Révélatrice d'un caractère, l'US Concarneau est dans une action permanente et constante en match. Rassurée dans sa globalité, l'équipe n'en est que plus efficace sur ce cumul de détails. Les clubs Italiens ou la sélection Azzuri ont dominé l'Europe du football en appliquant à la lettre ce schéma de pensée. Bien souvent, les analyses d'après-match tournaient autour de la non-supériorité de la formation transalpine. Par contre, le résultat final allait presque toujours dans un sens favorable aux Italiens. Plus que quiconque, il maîtrisait cet aspect psychologique du football, qui détermine une victoire ou une défaite. A la finale de la ligue des Champions, à Athènes, en 2007, des tribunes, j'avais été frappé par un joueur, Pippo Inzaghi. Sa capacité à précéder le moment touchait à l'instinct émotionnel. A 34 ans, Il était invisible dans le jeu, presque inoffensif pour les joueurs de la Mersey.  Au final, il ressortait avec un doublé comme le héros d'une finale décevante alors qu'il avait perdu 95% de ces duels avec les défenseurs Britanniques (1-2). En tribune aussi, les tiffosis Rossoneris dénotaient par une musicalité différente des Anglais. Les supporters des Reds chantaient de la 1ère à la 90 minute. Les Milanais, en infériorité numérique, concentraient leur chant sur une durée de 15 à 20 secondes. Forcément retentissant, le moment toujours bien choisi pour marquer l'adversaire et booster la détermination de leur protégés, ils étaient beaucoup plus sensibles à donner tout sur une courte période, décisive au résultat final, qu'à s'époumoner en vain sur la totalité des 90 minutes. Ce comportement était en symbiose sur le terrain avec les joueurs du Milan AC. 

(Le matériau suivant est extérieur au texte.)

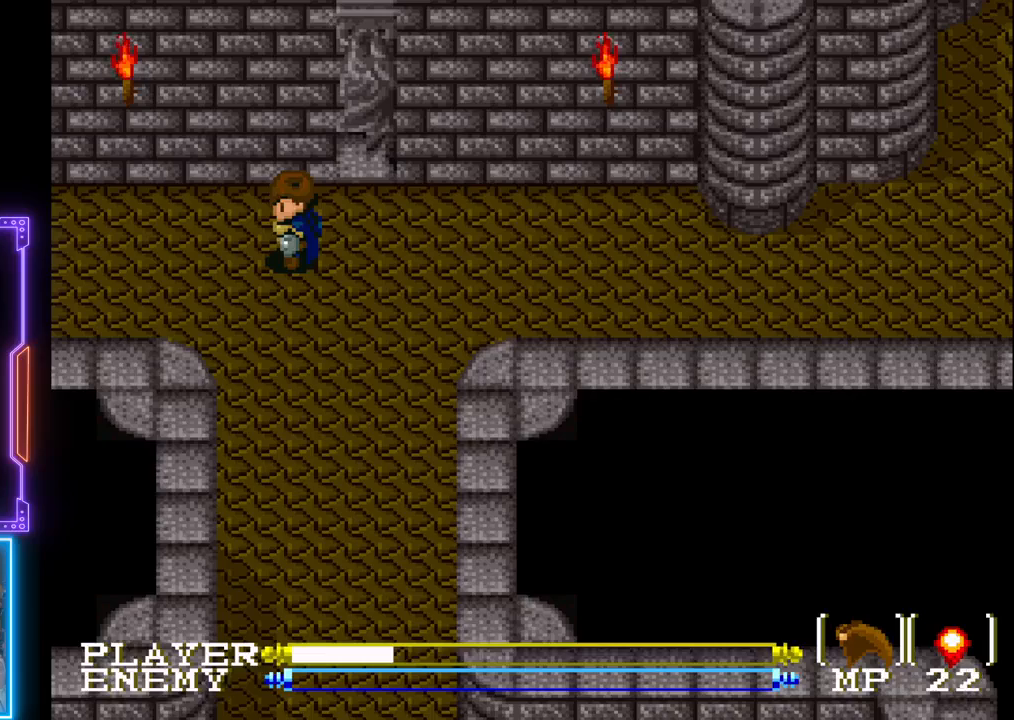
{"buttons": [], "left_stick": "center", "events": []}
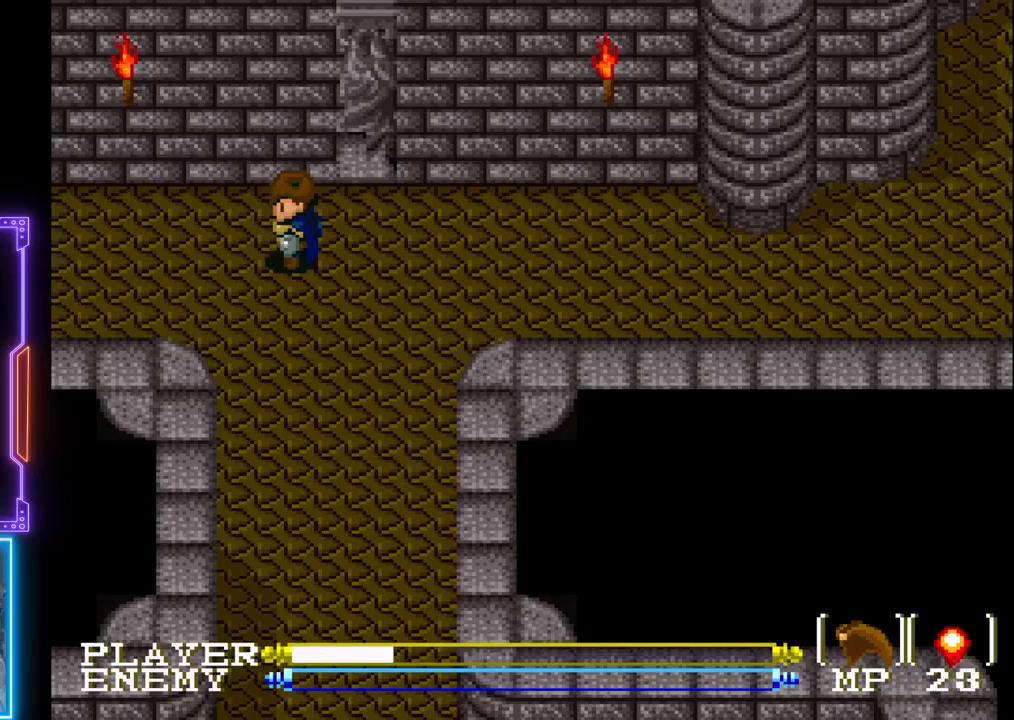
{"buttons": ["DPAD_LEFT"], "left_stick": "center", "events": [[467, "DPAD_LEFT", "down"]]}
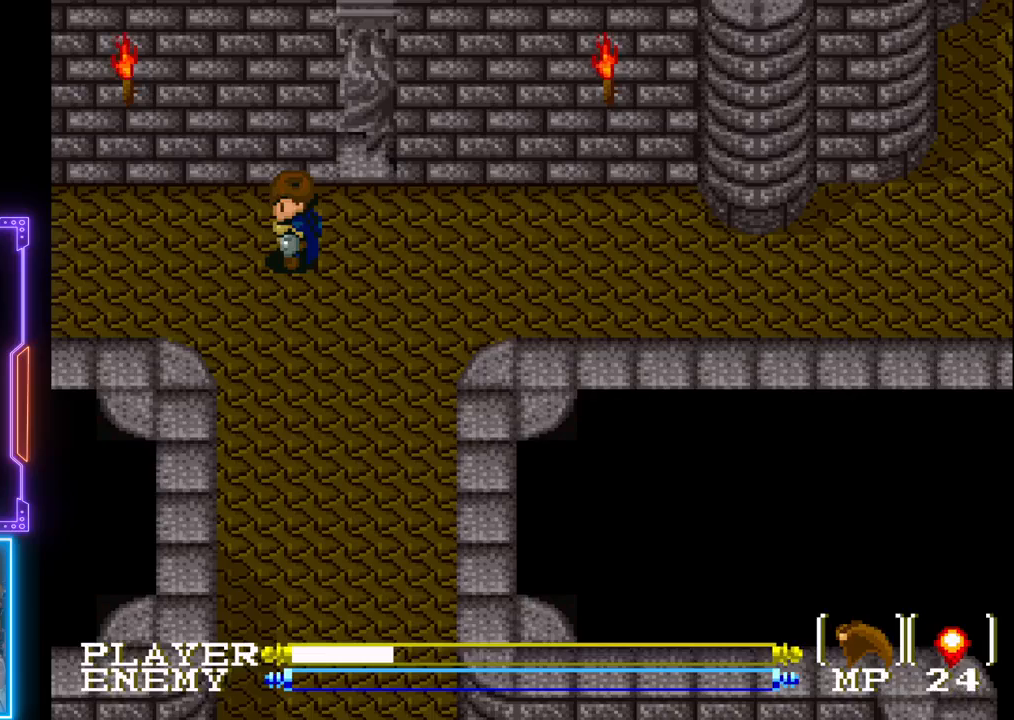
{"buttons": ["DPAD_LEFT"], "left_stick": "center", "events": []}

Nicolas Cloarec, le coach Concarnois, est un être constamment projeté dans sa vie sur le moment présent et celui à venir. " Les réunions d'anciens combattants, à brasser de la nostalgie, ne m'intéressent pas. Le moment présent et celui futur accapare toutes mes pensées". Dans son expression s'incarne aujourd'hui parfaitement les valeurs de ses joueurs. En match, les Concarnois ne donnent jamais le sentiment d'être abattus. Ils sont sûrs de leur force et de leur capacité à gagner au bout des 90 minutes. L'attitude affichée face à Vitré en coupe de France ou le leader FC Nantes B en championnat est un miroir de leur solidité mentale. Cette équipe Concarnoise peut être dominée dans le jeu mais elle sait faire bloc pour attendre les périodes dans un match où les secondes valent plus chères que d'autres. Une telle attitude générale marque la force de ce groupe. Rejaillissant sur l'ensemble du club Thonier, qui met en place une identité commune dans toutes ces catégories d'âge pour avancer ensemble.